Regression is the most widely used statistical technique. In addition to learning about regression methods this course will also reinforce basic statistical concepts and introduce students to "statistical thinking" in a broader context. This is primarily an applied statistics course. While models and methods are written out carefully with some basic derivations, the primary focus of the course is on the understanding and presentation of regression models and associated methods, data analysis, interpretation of results, statistical computation and model building. Topics covered include simple and multiple linear regression; correlation; the use of dummy variables; residuals and diagnostics; model building/variable selection, regression models and methods in matrix form. With time permitting, further topics include an introduction to weighted least squares, regression with correlated errors and nonlinear (including binary) regression.

STAT 697S: ST - Statistical Network Inference

Vincent Lyzinski MWF 11:15-12:05

Prerequisites:

Math 545 or equivalent; A working knowledge of probability such as STAT 515/605 or STAT 607; A working knowledge of statistics such as STAT 516/608 or equivalent

Text:

No required textbook

Description:

Across a broad array of scientific fields (e.g., neuroscience, sociology, physics, etc.), it is increasingly common to model complex interactions and dependencies via networks/graphs. With this influx of network-valued data, statistical modeling and inference of networks has become increasingly prevalent. In this course, we will investigate recent advances in statistical inference on networks. We will discuss the development of progressively more nuanced statistical models for networks, focusing on the recent advances in developing classical inference tasks within a network framework (e.g., hypothesis testing, clustering, classification, etc.). The class will be partially driven by the interests of the students, with students leading regular discussions of relevant papers from the literature.

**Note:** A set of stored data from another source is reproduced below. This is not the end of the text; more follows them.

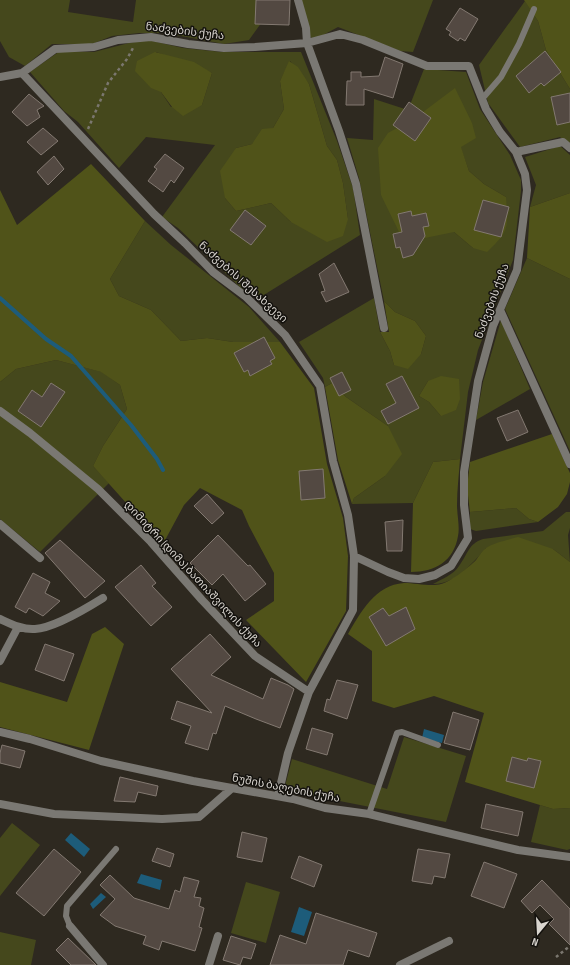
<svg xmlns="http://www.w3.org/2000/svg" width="570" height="965" font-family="'Sofia Sans Condensed','Noto Sans Georgian',sans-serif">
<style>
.green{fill:#45481c;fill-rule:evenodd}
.forest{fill:#505319}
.water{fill:#1d5c7a}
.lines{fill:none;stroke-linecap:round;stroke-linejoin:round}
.stream{stroke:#1d5c7a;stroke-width:4}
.building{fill:#534942;stroke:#837971}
.path{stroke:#7b776f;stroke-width:2.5;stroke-dasharray:3 3;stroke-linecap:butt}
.lane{stroke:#7a7873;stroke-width:6}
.street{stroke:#7a7873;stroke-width:8}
.labels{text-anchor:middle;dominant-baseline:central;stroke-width:3;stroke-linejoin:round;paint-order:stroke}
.street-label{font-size:11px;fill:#d9d5cf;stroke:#14120e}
</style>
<rect width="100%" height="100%" fill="#2e2920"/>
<path class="green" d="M0 0H70L68 12 133 22 136 0H278L249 40 224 44 165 33H139L112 36 92 44H52L25 66 9 57 0 41Z
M294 0H433L413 52 400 51 338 27 314 40 305 32Z
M525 1 538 21 546 50 570 89V146L560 137 520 147 488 103 479 65Z
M148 40 183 48 222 52H301L337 141 353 188 360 235 259 298 241 288 178 228 162 217 215 145 146 137 119 168 78 122 64 111 30 72 60 51 94 52 129 43ZM156 52 212 73 202 105 171 107 161 92ZM290 61 309 84 327 146 337 160 343 183 348 219 291 222 271 203 236 211 225 198 236 148 252 144 273 128 284 109 280 81Z
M424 69 466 72 480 109 510 155 521 180V191L513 260 478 350 468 392 460 459 433 462 413 503 352 504 354 498 385 476 388 426 346 397 332 383 325 387 323 378 299 342 374 298 380 332 390 351 394 365 421 354 426 336 415 321 395 312 384 301 359 178 347 138 373 140 374 99 408 110ZM431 107 460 146 469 171 484 184 506 197 473 248 454 232 415 118ZM428 381 441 416 429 402 419 396Z
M560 146 570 155V193L530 207 536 185 525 157Z
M145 221 171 245 249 307 280 342H233L207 338 181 341 151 310 119 296 110 279Z
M527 258 570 279V451L505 309Z
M501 320 530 389 476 420 483 382Z
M56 360 102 372 120 385 127 409 103 446 93 466 109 483 40 552 0 519V382L16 369Z
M516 508 529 519 538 522 476 531 470 529V512Z
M566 512H570V528L568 535 570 562 553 549 486 548C473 563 454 585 433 584 442 579 453 575 459 566 468 554 468 544 483 539L543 531Z
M404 737 466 756 446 822 284 790 292 759 387 789Z
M540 805 553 809 570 808V849L567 850 531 842Z
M12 823 40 845 0 896V838Z
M246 882 280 892 266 943 231 933Z
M0 932 36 940 31 965H0Z"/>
<path class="forest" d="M524 0H570V89L546 50 538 21Z
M155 52 194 62 212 73 202 105 183 116 172 107 161 92 151 88 135 71 137 61Z
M289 61 298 67 309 84 327 146 337 160 343 183 348 219 343 236 327 242 291 222 271 203 236 211 225 198 220 171 236 148 252 144 262 129 273 128 284 109 280 81Z
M455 88 472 123 476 138 461 147 469 171 484 184 506 197C508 228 510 230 487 252L473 248 454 232 420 239 399 232 381 195 378 148 388 133 415 118Z
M91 164 145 221 110 279 119 296 151 310 181 341 207 338 233 342H280L314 388 327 464 343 518 348 556 346 611 306 682 246 620 274 601V573L249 526 242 510 200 488 184 505 163 544 93 466 103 446 127 409 120 385 101 372 56 360 16 369 0 382V190L17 225Z
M570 193V279L527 258 530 207Z
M384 301 395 312 415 321 426 336 421 354 408 369 394 365 390 351 380 332H389Z
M441 376 459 379 460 399 456 410 441 416 429 402 419 396 428 381Z
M332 383 346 397 388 426 402 454 385 476 354 498 352 504 338 460 325 387Z
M552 434 570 473V482L567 494 558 507 538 522 529 519 516 508 470 512 467 487 470 462Z
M460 459C459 474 457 490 457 505 457 515 460 527 458 536 454 561 435 572 411 572L413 503 433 462Z
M518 537 553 549 570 562V808L553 809 465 782 484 713 434 696 394 708 372 701V651L348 634C361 612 375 585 404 583 415 583 432 587 441 584 450 582 469 567 476 560 479 556 482 551 486 548 495 542 508 540 518 537Z
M105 627 124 644 89 750 0 727V682L67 702 92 634Z"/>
<path class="water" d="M424 729 444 735 442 743 422 738Z
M71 833 90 849 84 857 65 840Z
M141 874 162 880 160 890 137 883Z
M101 893 106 897 93 909 90 904Z
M299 907 312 912 304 936 291 932Z"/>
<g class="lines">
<path class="stream" d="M0 298 46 339 71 356 131 425 157 459 163 470"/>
</g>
<path class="building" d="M256 0H290L289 25 255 24Z
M460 8 478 19 465 41 460 38 458 41 449 35 451 32 446 29Z
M545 51 561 72 544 86 541 83 529 93 516 76Z
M385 57 403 64 393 98 364 89V105H346L347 81H351V72H361V77L379 76Z
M570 93V122L557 125 551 97Z
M29 94 44 106 37 110 40 117 27 126 12 112Z
M409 102 431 118 415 141 393 125Z
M43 128 58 141 41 155 27 142Z
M165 154 184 168 174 183 171 180 163 192 148 181 157 169 154 167Z
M54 156 64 169 48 185 37 172Z
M483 200 509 207 501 237 474 230Z
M245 210 266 226 251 245 230 230Z
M411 211 412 216 426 213 429 226 423 227 425 236 413 255 403 258 400 247 396 248 393 234 402 232 398 214Z
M334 263 349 292 326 302 321 292 325 291 319 274Z
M264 337 275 358 270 361 272 364 250 376 248 370 244 372 234 353Z
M342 372 351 390 339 396 330 378Z
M402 376 419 408 388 424 381 411 396 403 386 384Z
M51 383 65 392 41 427 18 411 32 390 42 397Z
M518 410 528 432 507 441 497 418Z
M323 469 325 498 301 500 299 471Z
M207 494 224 513 212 524 194 506Z
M403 520 402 551H387L385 522Z
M218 535 248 566 250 565 266 584 245 601 223 574 212 585 190 563Z
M60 540 105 581 85 598 45 553Z
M141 565 156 583 152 586 172 607 151 626 115 587Z
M33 573 50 582 45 593 60 601 43 616 29 608 26 613 15 607Z
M406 607 415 629 386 646 369 617 383 608 389 616Z
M210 634 231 657 211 675 263 699 271 678 288 685 294 689 280 728 256 719 225 706 216 734 213 733 208 750 185 743 191 726 171 719 177 701 212 713 171 669Z
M45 644 74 654 64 681 35 670Z
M337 680 358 685 347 719 324 711 327 699 330 700Z
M453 712 479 720 470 750 444 743Z
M312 728 333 734 327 755 306 749Z
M2 745 25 751 20 768 0 763V753Z
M512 757 527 761 528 758 541 761 534 788 506 781Z
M120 777 158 786 156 796 138 792 135 802 114 801Z
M486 804 523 812 518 836 481 828Z
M242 832 267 838 262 862 237 857Z
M157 848 174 854 170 867 152 861Z
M54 849 81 872 44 916 16 893Z
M418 849 450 854 445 878 434 876 432 884 412 881Z
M299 856 322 865 314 887 291 878Z
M484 862 517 874 504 908 471 896Z
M110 875 134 898 169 909 175 890 180 892 184 877 199 881 194 897 201 898 199 906 204 908 199 927 202 928 195 951 162 941 159 950 143 944 146 936 115 926 100 915 115 899 100 885Z
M542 880 570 909V945L549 924 554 919 540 905 532 913 521 901Z
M316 913 377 933 369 957 348 950 343 965H270L280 935 306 944Z
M231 936 256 944 251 959 243 957 240 965 223 960Z
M68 938 95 964 96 965H71L56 950Z"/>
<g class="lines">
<path class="path" d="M88 129 108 83 127 59 133 48
M556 957 570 946"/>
<path class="lane" d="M482 99 501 77 519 44 534 9
M369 814 397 733 402 732 438 745
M70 926 66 916 67 906 116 849"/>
<path class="street" d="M298 0 306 28 307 43 339 131 356 184 384 328
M22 73 55 49 94 47 118 40 151 37 188 44 224 48 255 47 307 43 340 34 363 40 427 66H469L486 109 500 132 516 152 525 174 527 190 517 270 493 326 478 381 464 472V505L468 538 451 566 435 575 419 579 404 578 388 572 354 556
M0 77 22 73 154 214 185 243 213 272 245 296 285 335 320 386 333 461 348 515 354 556 353 610 309 692 288 753 278 796
M516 152 563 142 570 148
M500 310 570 464
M0 411 30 433 98 489 151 542 202 600 255 656 309 692
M0 524 40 558
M0 619C11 624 23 630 35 629 53 628 87 608 103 598
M0 661 18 627
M0 732 30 739 101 761 193 781 293 799 325 808 369 814 518 850 570 857
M0 804 54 814 162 819 199 817 231 789
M70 926 103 965
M209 965 218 936
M400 965 449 941"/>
</g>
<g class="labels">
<g class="street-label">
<text transform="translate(185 31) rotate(7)">ნაძვების ქუჩა</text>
<text transform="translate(243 282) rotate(42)">ნაძვების I შესახვევი</text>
<text transform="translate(492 301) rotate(-70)">ნაძვების ქუჩა</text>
<text transform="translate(193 574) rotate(47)">დიმიტრი (დიმა) ბათიაშვილის ქუჩა</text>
<text transform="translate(286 788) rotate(11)">ნუშის ბაღების ქუჩა</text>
</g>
</g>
<g transform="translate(538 933) rotate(198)" stroke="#14120e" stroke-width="3" paint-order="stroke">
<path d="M0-3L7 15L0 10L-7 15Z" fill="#d9d5cf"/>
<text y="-6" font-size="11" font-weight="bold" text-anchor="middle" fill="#d9d5cf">N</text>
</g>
</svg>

STAT 725: Estmtn Th and Hypo Tst I

Daeyoung Kim TuTh 11:30-12:45

Prerequisites:

Stat 607-608, Stat 705 or concurrent registration in Stat 705 or permission of instructor.

Recommended Text:

A Course in Large Sample Theory (by Thomas S. Ferguson),
Asymptotic Statistics (by A. W. van der Vaart)

Description:

This course treats the advanced theory of statistics, going into a more advanced treatment of some topics first seen in Stat 607-608, from the viewpoint of large-sample (asymptotic) theory. Topics include Mathematical and Statistical Preliminaries; (Weak/Strong) Convergence; Central Limit Theorems (including Lindeberg-Feller Central Limit Theorem and Stationary m-Dependent Sequences); Delta Method and Applications; Order Statistics and Quantiles; Maximum Likelihood Estimation; Set estimation and Hypothesis Testing; U-statistics; Bootstrap and Applications

STAT 797N: ST - Non-Parametric Regress/Data

John Staudenmayer MWF 1:25-2:15

Prerequisites:

Stat 607/608, a course in regression, *or* permission of the instructor

Recommended Text:

Semiparametric Regression (ISBN-10: 0521785162)
by Ruppert, Wand, and Carroll

Description:

Non-parametric regression techniques and concepts such as splines, kernels, regularization, and cross-valdiation are important for the development and understanding of modern machine / statistical learning and also extremely useful and flexible tools for data analysis. Students in this course will learn how to use non-parametric techniques to analyze data and how the methods work. The course will focus on practical methods for data analysis, not just theory.

Topics to include:
1. Kernel density estimation and kernel smoothing.
2. Spline smoothing
3. Extensions to spline models:
mixed models and penalized splines
additive models
spatial smoothing / higher dimensional models
semiparametric regression
generalized semiparametric regression
Bayesian approaches

Course activities will include lecture, computing tutorial sessions, a few problem sets, and a short project with talks by students.